The objective function \(J(w)\) that is optimized is defined as
$$J(w) = \sum_{i=1}^{n}{\ln P(y_i|x_i; w)}
- \sum_{k=1}^{m}{\frac{(w_k - \mu_k)^2}{2\sigma_k^2}}$$
The first term in this equation calculates the natural logarithm of the
conditional likelihood of the training data under the weights \(w\). \(n\)
is the number of data points (i.e., the sample size or the sum of the frequency
column in the input),\(x_i\) is the input form of the \(i\)th data
point, and \(y_i\) is the observed surface form corresponding to
\(x_i\).\(P(y_i|x_i; w)\) represents the probability of realizing
underlying \(x_i\) as surface \(y_i\) given weights \(w\). This
probability is defined as
$$P(y_i|x_i; w) = \frac{1}{Z_w(x_i)}\exp(-\sum_{k=1}^{m}{w_k f_k(y_i, x_i)})$$
where \(f_k(y_i, x_i)\) is the number of violations of constraint \(k\)
incurred by mapping underlying \(x_i\) to surface \(y_i\). \(Z_w(x_i)\)

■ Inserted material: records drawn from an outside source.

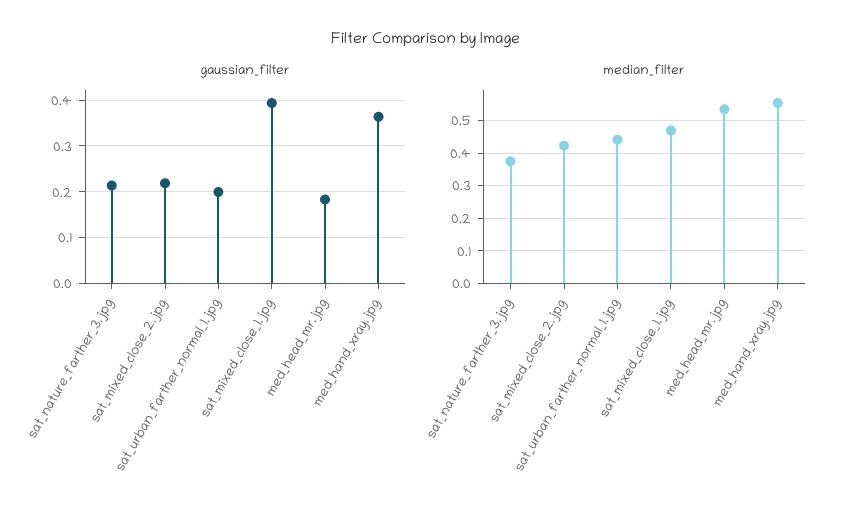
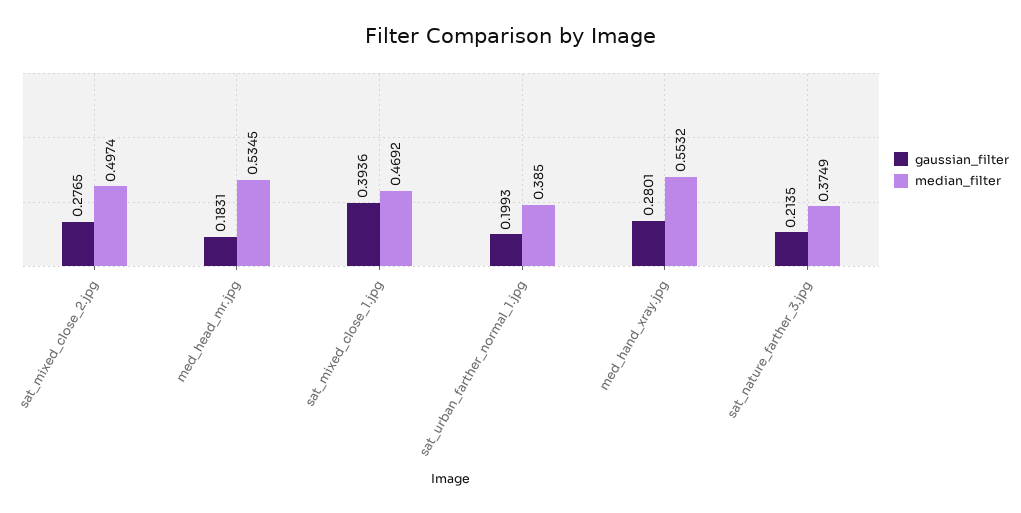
  {
    "gaussian_filter": {
      "sat_nature_farther_3.jpg": 0.2135,
-     "sat_mixed_close_2.jpg": 0.22,
+     "sat_mixed_close_2.jpg": 0.2765,
      "sat_urban_farther_normal_1.jpg": 0.1993,
      "sat_mixed_close_1.jpg": 0.3936,
      "med_head_mr.jpg": 0.1831,
-     "med_hand_xray.jpg": 0.36
+     "med_hand_xray.jpg": 0.2801
    },
    "median_filter": {
      "sat_nature_farther_3.jpg": 0.3749,
-     "sat_mixed_close_2.jpg": 0.42,
+     "sat_mixed_close_2.jpg": 0.4974,
-     "sat_urban_farther_normal_1.jpg": 0.44,
+     "sat_urban_farther_normal_1.jpg": 0.385,
      "sat_mixed_close_1.jpg": 0.4692,
      "med_head_mr.jpg": 0.5345,
      "med_hand_xray.jpg": 0.5532
    }
  }

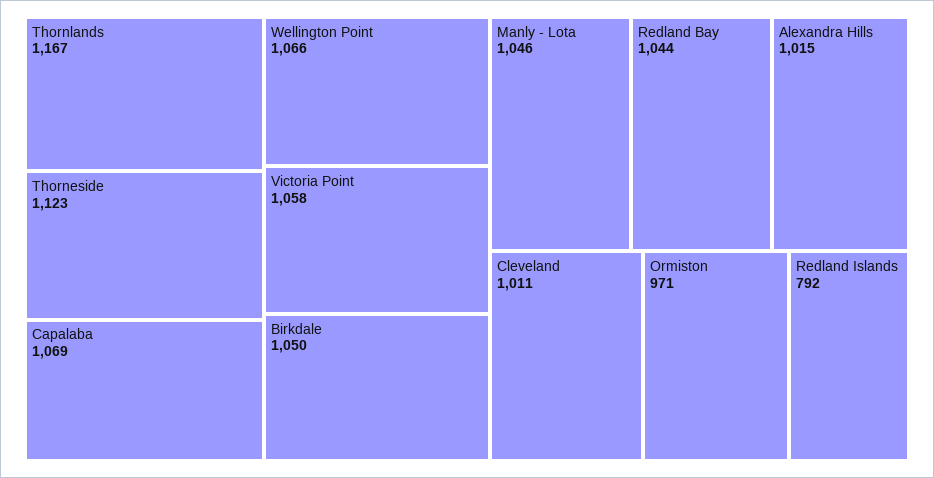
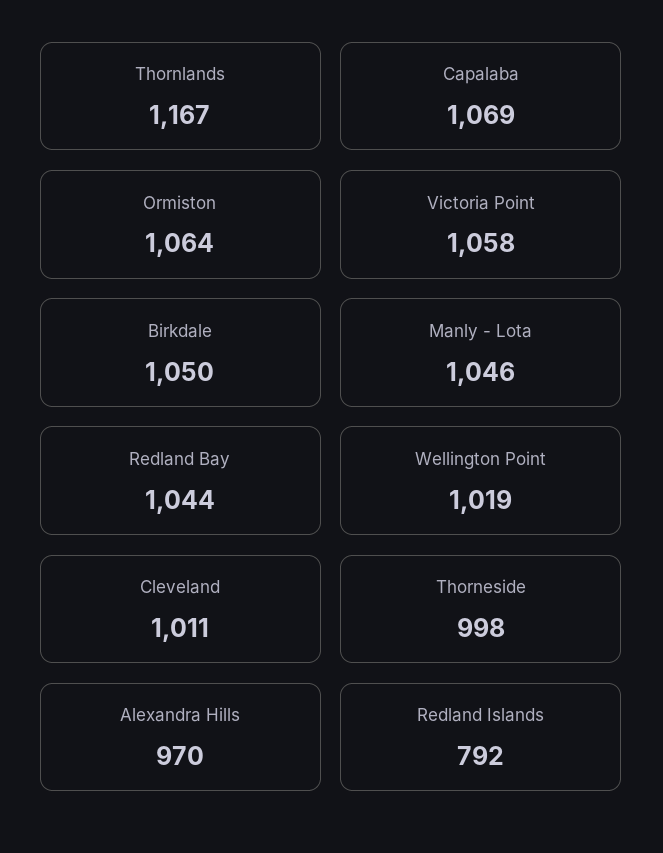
  {
    "Thornlands": 1167,
-   "Thorneside": 1123,
+   "Thorneside": 998,
    "Capalaba": 1069,
-   "Wellington Point": 1066,
+   "Wellington Point": 1019,
    "Victoria Point": 1058,
    "Birkdale": 1050,
    "Manly - Lota": 1046,
    "Redland Bay": 1044,
-   "Alexandra Hills": 1015,
+   "Alexandra Hills": 970,
    "Cleveland": 1011,
-   "Ormiston": 971,
+   "Ormiston": 1064,
    "Redland Islands": 792
  }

is a normalization term defined as
$$Z(x_i) = \sum_{y\in\mathcal{Y}(x_i)}{\exp(-\sum_{k=1}^{m}{w_k f_k(y, x_i)})}$$
where \(\mathcal{Y}(x_i)\) is the set of observed surface realizations of
input \(x_i\).
The second term of the equation for calculating the objective function is
the optional bias term, where \(w_k\) is the weight of constraint \(k\), and
\(\mu_k\) and \(\sigma_k\) parameterize a normal distribution that
serves as a prior for the value of \(w_k\). \(\mu_k\) specifies the mean
of this distribution (the expected weight of constraint \(k\) before
seeing any data) and \(sigma_k\) reflects certainty in this value: lower
values of \(\sigma_k\) penalize deviations from \(\mu_k\) more severely,
and thus require greater amounts of data to move \(w_k\) away from
\(mu_k\). While increasing \(\sigma_k\) will improve the fit to the
training data, it may result in overfitting, particularly for small data
sets.
A general bias with \(\mu_k = 0\) for all \(k\) is commonly used as a
form of simple regularization to prevent overfitting (see, e.g., Goldwater
and Johnson 2003). Bias terms have also been used to model proposed
phonological learning biases; see for example Wilson (2006), White (2013),
and Mayer (2021, Ch. 4). The choice of \(\sigma\) depends on the sample
size. As the number of data points increases, \(\sigma\) must decrease in
order for the effect of the bias to remain constant: specifically,
\(n\sigma^2\) must be held constant, where \(n\) is the number of tokens.
Optimization is done using the optim function from the R-core
statistics library. By default it uses L-BFGS-B optimization, which is a
quasi-Newtonian method that allows upper and lower bounds on variables.
Constraint weights are restricted to finite, non-negative values.
If no bias parameters are specified (either the bias_file argument or the
mu and sigma parameters), optimization will be done without the bias term.